- Exercise requirements
The answer must be a word-for-word copy of the records below, with every picture left out.

- Working data
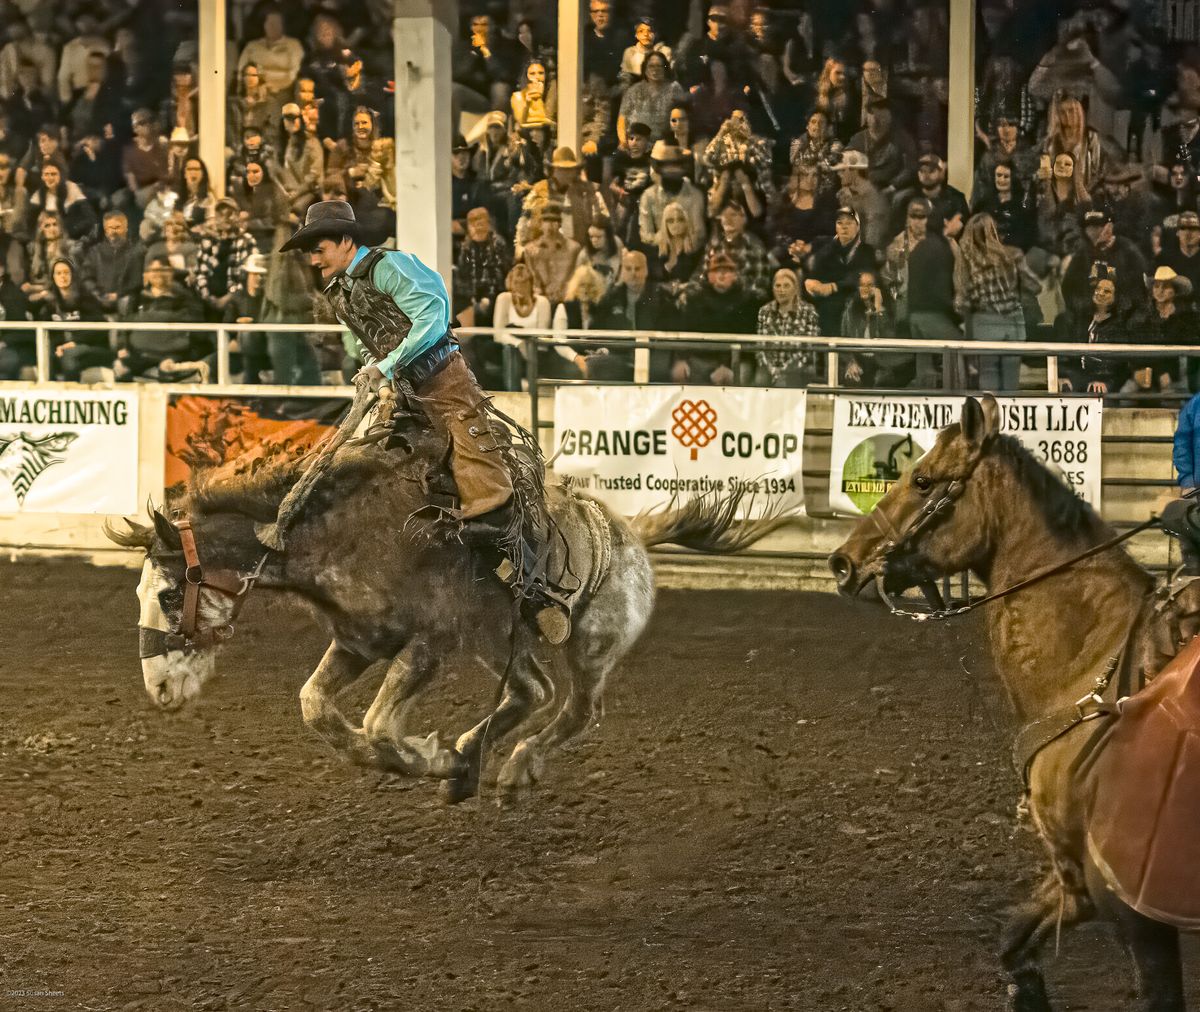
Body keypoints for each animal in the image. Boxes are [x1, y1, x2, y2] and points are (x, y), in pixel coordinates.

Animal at [830, 396, 1195, 1012]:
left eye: (922, 478)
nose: (842, 562)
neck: (1091, 667)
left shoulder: (1130, 903)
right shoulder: (1075, 878)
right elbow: (1014, 939)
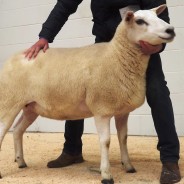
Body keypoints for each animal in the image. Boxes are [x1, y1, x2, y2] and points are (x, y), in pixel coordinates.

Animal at [0, 4, 175, 184]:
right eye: (140, 21)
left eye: (158, 16)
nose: (171, 30)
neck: (115, 56)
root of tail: (14, 57)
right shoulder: (102, 110)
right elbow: (106, 142)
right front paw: (106, 174)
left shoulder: (122, 111)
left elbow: (123, 138)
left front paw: (128, 166)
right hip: (9, 101)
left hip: (30, 107)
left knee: (18, 130)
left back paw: (21, 162)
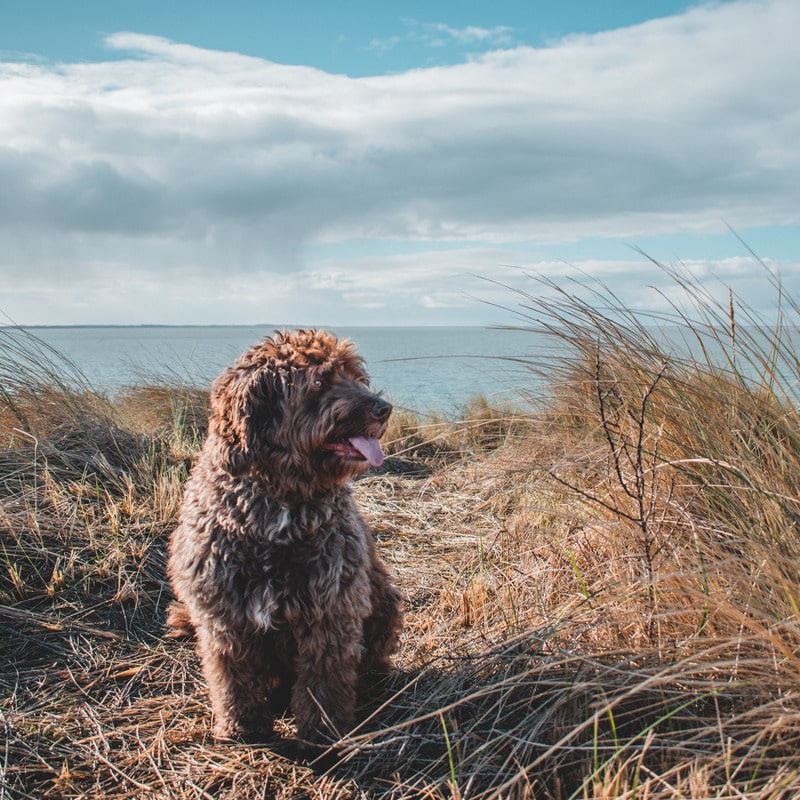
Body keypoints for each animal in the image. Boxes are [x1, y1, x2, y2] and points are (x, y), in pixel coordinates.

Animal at [170, 326, 406, 744]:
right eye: (319, 381)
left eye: (355, 377)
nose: (384, 408)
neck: (278, 505)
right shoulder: (223, 615)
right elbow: (231, 675)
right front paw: (240, 725)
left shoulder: (332, 609)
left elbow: (324, 679)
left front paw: (322, 731)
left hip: (386, 604)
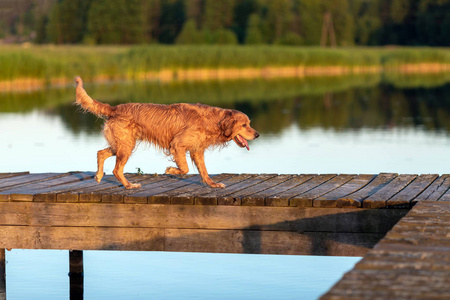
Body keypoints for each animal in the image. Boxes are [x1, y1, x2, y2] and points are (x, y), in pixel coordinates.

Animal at [75, 77, 260, 190]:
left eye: (249, 124)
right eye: (244, 125)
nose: (257, 134)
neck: (213, 121)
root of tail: (114, 108)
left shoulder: (197, 150)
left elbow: (204, 171)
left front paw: (213, 184)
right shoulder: (178, 145)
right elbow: (184, 168)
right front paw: (171, 170)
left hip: (121, 144)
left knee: (101, 153)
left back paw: (99, 175)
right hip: (126, 145)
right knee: (116, 170)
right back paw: (129, 185)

- Answer below
Body keypoints for each animal in the image. Boxes are [x1, y1, x2, y2] and points are (x, y), in pixel coordinates.

Animal at [830, 396, 1195, 1012]:
left eye: (922, 478)
nose: (842, 562)
neck: (1091, 667)
left shoulder: (1130, 903)
right shoulder: (1075, 878)
right elbow: (1014, 939)
Body keypoints for each animal in the image. Boxes are [x1, y1, x2, y2] and points are (x, y), in pixel coordinates.

Animal at [0, 4, 175, 184]:
right eye: (140, 21)
left eye: (158, 16)
nose: (171, 30)
neck: (115, 56)
root of tail: (14, 57)
right shoulder: (102, 110)
right elbow: (106, 142)
right front paw: (106, 174)
left shoulder: (122, 111)
left elbow: (123, 138)
left front paw: (128, 166)
right hip: (9, 101)
left hip: (30, 107)
left knee: (18, 130)
left back paw: (21, 162)
Body keypoints for each animal in the image. Boxes are [x1, y1, x2, y2] and points are (x, y), in pixel coordinates.

Animal at [170, 326, 406, 744]:
right eye: (319, 381)
left eye: (355, 377)
nose: (384, 408)
neck: (278, 505)
right shoulder: (223, 615)
right elbow: (231, 675)
right front paw: (240, 725)
left shoulder: (332, 609)
left elbow: (324, 679)
left front paw: (322, 731)
left hip: (386, 604)
Body keypoints for each animal in the image. Boxes are [x1, y1, x2, y2] and points are (x, y), in pixel coordinates.

Animal at [75, 77, 260, 190]:
left eye: (249, 124)
right eye: (244, 125)
nose: (257, 134)
neck: (213, 121)
root of tail: (114, 108)
left shoulder: (197, 150)
left elbow: (204, 171)
left front paw: (213, 184)
right shoulder: (178, 145)
right elbow: (184, 168)
right front paw: (171, 170)
left hip: (121, 144)
left knee: (101, 153)
left back paw: (99, 175)
right hip: (126, 145)
right knee: (116, 170)
right back paw: (129, 185)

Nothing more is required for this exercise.